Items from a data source
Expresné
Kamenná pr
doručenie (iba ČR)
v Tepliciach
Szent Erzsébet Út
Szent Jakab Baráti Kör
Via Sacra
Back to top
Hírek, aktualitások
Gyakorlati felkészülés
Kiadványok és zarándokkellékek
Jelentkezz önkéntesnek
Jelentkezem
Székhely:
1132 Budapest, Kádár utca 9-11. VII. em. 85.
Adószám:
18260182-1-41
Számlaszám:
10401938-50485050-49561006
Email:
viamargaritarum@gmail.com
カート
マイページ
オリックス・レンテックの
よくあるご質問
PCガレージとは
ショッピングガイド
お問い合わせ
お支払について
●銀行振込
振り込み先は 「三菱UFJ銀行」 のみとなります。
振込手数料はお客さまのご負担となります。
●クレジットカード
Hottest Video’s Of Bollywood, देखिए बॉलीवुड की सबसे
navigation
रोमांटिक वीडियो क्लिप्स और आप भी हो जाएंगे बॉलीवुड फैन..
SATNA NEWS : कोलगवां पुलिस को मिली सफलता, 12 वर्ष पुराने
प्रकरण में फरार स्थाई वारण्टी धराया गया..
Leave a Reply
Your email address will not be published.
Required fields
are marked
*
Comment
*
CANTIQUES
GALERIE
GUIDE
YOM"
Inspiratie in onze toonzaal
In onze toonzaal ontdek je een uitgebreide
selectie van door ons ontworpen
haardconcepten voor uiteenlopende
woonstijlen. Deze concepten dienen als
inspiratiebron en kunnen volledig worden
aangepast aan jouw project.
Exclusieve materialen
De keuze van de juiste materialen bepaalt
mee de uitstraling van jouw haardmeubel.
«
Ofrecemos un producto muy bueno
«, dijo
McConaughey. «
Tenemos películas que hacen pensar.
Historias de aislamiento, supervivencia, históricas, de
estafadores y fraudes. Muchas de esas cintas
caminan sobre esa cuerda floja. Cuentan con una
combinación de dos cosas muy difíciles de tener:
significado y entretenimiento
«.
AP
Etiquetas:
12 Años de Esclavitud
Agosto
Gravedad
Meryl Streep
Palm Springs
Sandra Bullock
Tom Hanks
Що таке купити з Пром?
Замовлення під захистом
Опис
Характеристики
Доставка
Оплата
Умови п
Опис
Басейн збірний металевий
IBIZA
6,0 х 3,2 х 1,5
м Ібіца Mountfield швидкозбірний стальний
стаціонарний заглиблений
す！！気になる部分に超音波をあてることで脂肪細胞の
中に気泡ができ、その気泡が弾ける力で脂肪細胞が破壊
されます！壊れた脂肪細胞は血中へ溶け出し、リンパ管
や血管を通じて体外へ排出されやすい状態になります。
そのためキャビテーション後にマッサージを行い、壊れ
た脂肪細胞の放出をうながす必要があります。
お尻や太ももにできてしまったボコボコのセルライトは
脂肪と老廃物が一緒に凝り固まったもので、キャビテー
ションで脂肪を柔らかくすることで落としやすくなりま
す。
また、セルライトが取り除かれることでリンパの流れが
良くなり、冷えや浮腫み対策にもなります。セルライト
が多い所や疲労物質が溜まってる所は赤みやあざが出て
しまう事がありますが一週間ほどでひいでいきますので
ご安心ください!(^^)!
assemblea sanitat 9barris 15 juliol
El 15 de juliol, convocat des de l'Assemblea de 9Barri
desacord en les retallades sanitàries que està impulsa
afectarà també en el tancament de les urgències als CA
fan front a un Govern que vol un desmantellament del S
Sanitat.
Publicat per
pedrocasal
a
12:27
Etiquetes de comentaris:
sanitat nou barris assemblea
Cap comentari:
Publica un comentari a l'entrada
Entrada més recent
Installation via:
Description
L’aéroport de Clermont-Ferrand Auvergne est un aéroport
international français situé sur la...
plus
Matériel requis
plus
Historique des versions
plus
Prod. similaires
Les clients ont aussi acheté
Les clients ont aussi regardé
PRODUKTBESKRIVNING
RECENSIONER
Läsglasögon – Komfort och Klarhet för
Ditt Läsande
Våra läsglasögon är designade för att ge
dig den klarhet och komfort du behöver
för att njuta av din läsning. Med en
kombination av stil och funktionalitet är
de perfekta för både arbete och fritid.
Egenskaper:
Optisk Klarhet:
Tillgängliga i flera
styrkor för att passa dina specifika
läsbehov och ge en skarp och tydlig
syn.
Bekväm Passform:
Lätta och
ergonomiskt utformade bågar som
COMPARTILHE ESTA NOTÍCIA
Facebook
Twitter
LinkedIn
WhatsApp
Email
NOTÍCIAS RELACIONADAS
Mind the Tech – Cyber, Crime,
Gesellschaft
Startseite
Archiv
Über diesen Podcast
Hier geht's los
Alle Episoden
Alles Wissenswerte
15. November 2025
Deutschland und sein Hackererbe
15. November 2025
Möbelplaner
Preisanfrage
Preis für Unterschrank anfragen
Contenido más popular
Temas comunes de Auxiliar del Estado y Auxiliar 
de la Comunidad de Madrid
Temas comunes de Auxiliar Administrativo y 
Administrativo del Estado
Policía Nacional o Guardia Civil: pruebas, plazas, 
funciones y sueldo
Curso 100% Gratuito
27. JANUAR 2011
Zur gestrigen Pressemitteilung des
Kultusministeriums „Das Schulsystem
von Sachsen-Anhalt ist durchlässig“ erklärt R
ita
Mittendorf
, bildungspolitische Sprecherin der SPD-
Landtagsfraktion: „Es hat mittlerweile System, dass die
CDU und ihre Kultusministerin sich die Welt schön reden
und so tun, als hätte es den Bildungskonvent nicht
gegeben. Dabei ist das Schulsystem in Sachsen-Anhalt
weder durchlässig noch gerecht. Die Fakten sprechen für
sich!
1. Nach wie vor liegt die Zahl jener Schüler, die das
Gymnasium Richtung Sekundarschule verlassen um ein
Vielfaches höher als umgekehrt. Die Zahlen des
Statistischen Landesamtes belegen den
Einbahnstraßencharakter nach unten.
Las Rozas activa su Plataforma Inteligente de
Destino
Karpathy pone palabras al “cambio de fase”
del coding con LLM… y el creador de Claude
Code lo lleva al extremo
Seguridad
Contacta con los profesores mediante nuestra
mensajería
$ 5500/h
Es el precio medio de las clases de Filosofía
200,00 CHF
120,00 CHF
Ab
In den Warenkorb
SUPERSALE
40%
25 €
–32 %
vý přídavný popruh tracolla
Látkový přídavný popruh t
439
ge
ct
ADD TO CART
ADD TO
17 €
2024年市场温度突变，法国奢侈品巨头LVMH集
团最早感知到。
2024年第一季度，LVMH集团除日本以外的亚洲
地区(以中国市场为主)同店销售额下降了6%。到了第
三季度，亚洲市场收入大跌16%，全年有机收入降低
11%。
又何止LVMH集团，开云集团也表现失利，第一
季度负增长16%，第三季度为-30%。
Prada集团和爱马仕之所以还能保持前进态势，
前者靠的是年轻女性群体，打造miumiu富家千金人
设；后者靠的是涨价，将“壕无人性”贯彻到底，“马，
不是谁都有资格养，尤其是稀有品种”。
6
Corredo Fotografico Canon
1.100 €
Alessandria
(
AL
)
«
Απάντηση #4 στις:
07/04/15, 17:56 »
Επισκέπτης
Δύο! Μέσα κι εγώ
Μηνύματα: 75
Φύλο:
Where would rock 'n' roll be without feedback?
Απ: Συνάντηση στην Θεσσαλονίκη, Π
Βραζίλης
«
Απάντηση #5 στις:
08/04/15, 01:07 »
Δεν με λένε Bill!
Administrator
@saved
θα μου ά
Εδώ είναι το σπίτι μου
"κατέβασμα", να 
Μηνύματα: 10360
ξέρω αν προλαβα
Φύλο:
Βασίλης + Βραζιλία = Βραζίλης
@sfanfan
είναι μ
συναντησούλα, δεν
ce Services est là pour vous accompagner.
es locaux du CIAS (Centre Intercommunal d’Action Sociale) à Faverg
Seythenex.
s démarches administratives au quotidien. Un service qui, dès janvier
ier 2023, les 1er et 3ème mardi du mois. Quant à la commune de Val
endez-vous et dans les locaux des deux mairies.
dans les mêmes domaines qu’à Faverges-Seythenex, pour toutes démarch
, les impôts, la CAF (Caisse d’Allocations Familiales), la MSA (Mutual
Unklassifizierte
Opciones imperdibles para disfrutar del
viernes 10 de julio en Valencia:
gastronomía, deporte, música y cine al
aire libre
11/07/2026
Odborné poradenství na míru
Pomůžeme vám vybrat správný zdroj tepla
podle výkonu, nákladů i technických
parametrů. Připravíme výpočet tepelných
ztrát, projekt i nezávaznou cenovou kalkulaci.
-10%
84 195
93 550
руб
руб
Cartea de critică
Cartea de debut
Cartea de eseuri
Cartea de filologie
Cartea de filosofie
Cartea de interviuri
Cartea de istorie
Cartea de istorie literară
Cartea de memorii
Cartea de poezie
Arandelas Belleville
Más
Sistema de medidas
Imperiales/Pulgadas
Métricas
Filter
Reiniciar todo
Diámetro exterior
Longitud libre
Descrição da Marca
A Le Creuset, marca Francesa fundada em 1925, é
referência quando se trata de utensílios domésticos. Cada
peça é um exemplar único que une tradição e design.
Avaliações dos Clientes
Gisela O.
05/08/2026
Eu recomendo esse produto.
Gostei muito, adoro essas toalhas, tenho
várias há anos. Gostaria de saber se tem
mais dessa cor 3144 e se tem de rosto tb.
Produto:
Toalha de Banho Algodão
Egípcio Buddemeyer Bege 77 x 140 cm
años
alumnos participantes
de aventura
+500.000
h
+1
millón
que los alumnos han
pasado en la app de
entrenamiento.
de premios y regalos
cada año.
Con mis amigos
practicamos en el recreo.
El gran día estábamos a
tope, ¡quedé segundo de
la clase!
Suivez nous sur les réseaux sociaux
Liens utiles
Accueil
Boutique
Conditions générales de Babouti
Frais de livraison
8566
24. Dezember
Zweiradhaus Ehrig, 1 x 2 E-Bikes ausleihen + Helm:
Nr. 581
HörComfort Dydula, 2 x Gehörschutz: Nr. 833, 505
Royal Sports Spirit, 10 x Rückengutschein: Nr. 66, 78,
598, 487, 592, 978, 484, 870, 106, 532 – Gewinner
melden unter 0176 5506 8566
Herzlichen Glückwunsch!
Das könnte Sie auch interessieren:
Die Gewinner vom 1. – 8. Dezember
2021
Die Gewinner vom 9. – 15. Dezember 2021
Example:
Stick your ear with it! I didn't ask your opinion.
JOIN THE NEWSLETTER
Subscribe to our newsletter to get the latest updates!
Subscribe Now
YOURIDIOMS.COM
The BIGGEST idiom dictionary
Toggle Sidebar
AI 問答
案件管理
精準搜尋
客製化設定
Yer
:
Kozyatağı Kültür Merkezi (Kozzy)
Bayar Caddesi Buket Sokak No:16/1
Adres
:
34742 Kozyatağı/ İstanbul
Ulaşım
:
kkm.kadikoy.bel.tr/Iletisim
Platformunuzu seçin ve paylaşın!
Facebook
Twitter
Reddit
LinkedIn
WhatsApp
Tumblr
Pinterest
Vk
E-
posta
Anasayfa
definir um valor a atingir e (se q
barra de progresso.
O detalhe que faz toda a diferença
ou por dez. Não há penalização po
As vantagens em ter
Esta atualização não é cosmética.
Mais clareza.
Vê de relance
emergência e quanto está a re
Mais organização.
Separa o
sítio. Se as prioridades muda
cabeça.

## What you have to do:
Of the entries above, repeat exactly the lines from the line with "Matériel requis" through the line with "de perfekta för både arbete och fritid.", both of them included.

## Result of this exercise:
Matériel requis
plus
Historique des versions
plus
Prod. similaires
Les clients ont aussi acheté
Les clients ont aussi regardé
PRODUKTBESKRIVNING
RECENSIONER
Läsglasögon – Komfort och Klarhet för
Ditt Läsande
Våra läsglasögon är designade för att ge
dig den klarhet och komfort du behöver
för att njuta av din läsning. Med en
kombination av stil och funktionalitet är
de perfekta för både arbete och fritid.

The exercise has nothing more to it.